- _How to complete this task_
Copy out every line of the data exactly; do not include the images.

- _Data shown_

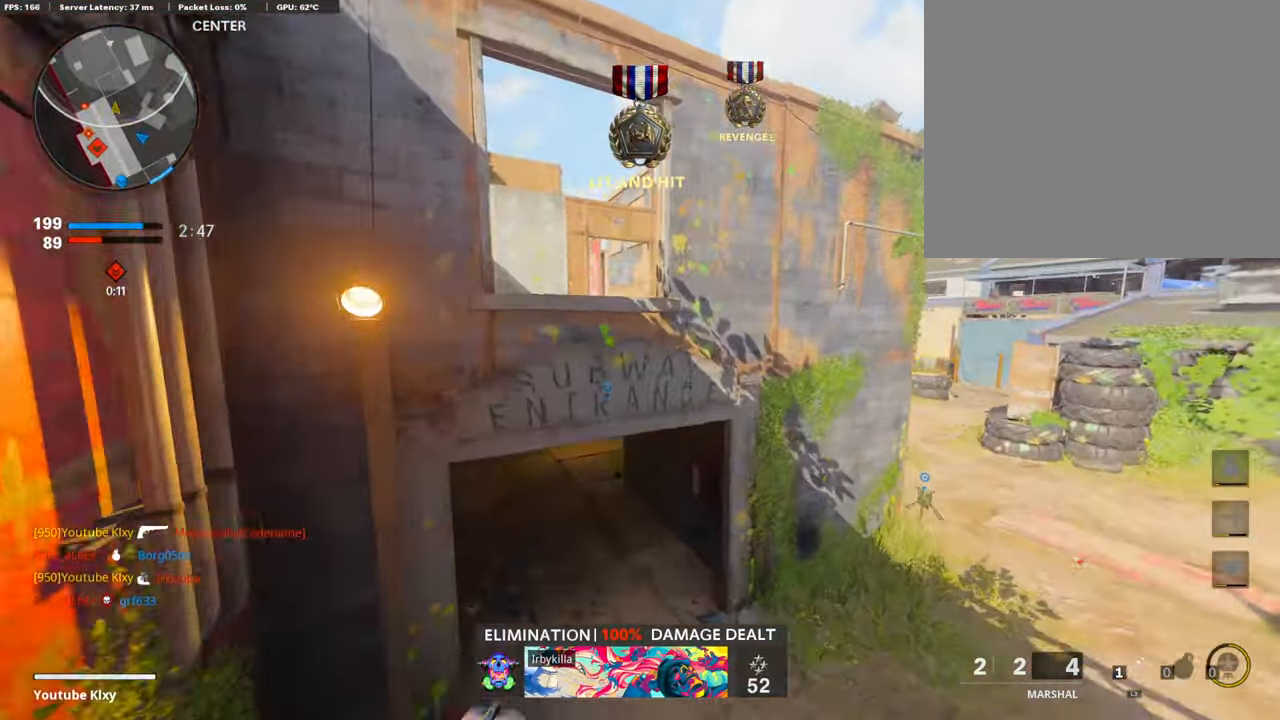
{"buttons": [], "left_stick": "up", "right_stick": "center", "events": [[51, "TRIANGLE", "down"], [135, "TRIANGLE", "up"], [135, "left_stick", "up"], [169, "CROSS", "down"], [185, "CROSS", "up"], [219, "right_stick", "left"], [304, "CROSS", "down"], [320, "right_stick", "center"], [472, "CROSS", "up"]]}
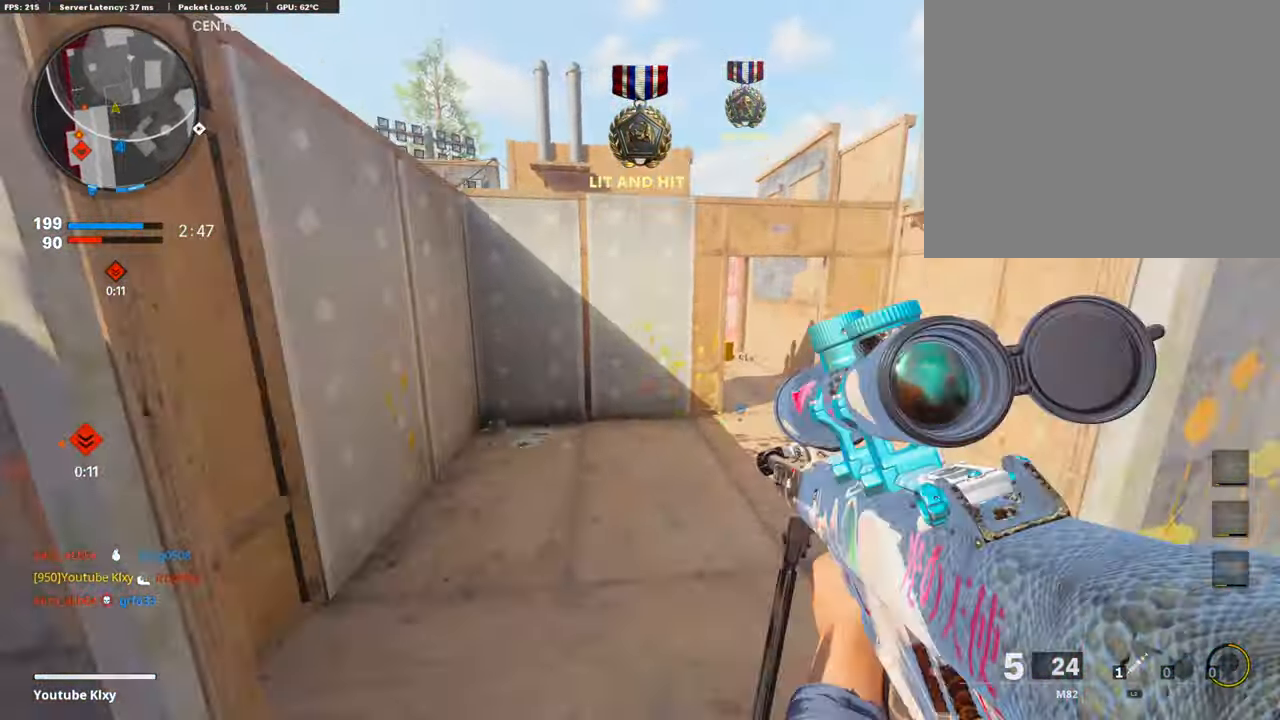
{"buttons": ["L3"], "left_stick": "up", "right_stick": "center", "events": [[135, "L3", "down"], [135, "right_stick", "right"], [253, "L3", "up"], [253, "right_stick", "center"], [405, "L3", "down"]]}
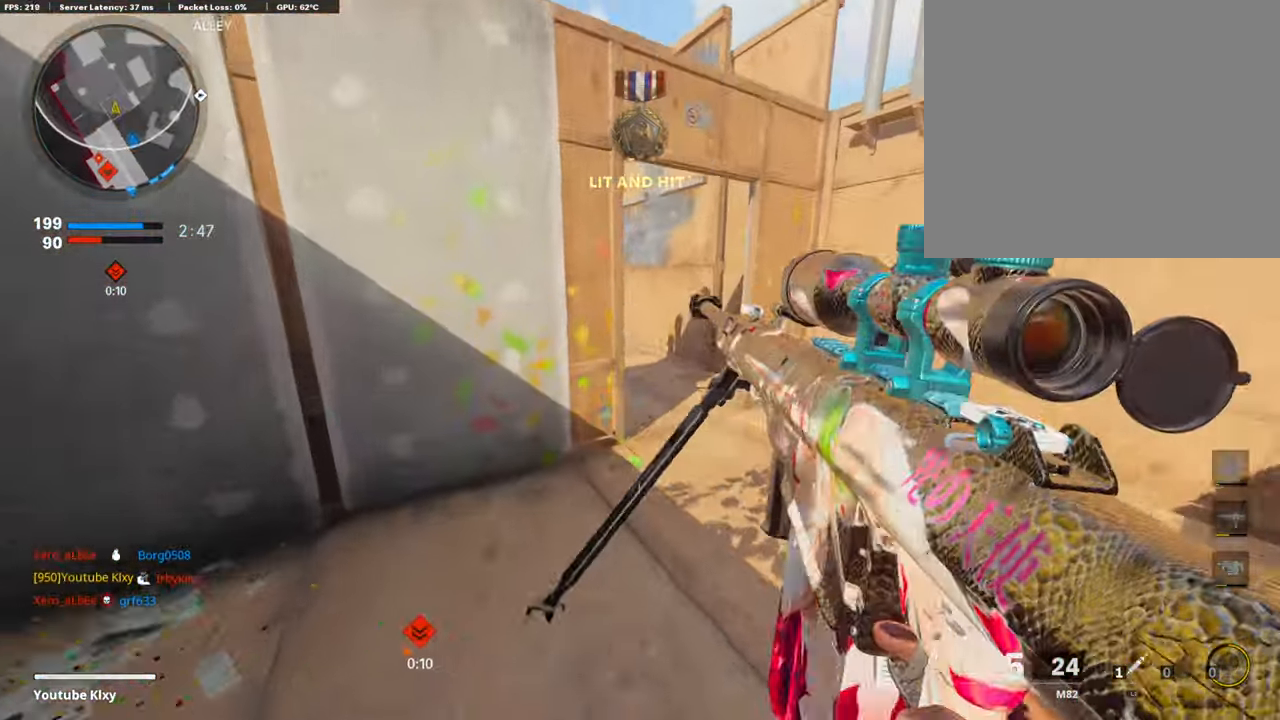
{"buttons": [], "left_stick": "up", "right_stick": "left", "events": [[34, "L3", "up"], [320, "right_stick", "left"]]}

- _Written response_
{"buttons": [], "left_stick": "up", "right_stick": "center", "events": [[51, "TRIANGLE", "down"], [135, "TRIANGLE", "up"], [135, "left_stick", "up"], [169, "CROSS", "down"], [185, "CROSS", "up"], [219, "right_stick", "left"], [304, "CROSS", "down"], [320, "right_stick", "center"], [472, "CROSS", "up"]]}
{"buttons": ["L3"], "left_stick": "up", "right_stick": "center", "events": [[135, "L3", "down"], [135, "right_stick", "right"], [253, "L3", "up"], [253, "right_stick", "center"], [405, "L3", "down"]]}
{"buttons": [], "left_stick": "up", "right_stick": "left", "events": [[34, "L3", "up"], [320, "right_stick", "left"]]}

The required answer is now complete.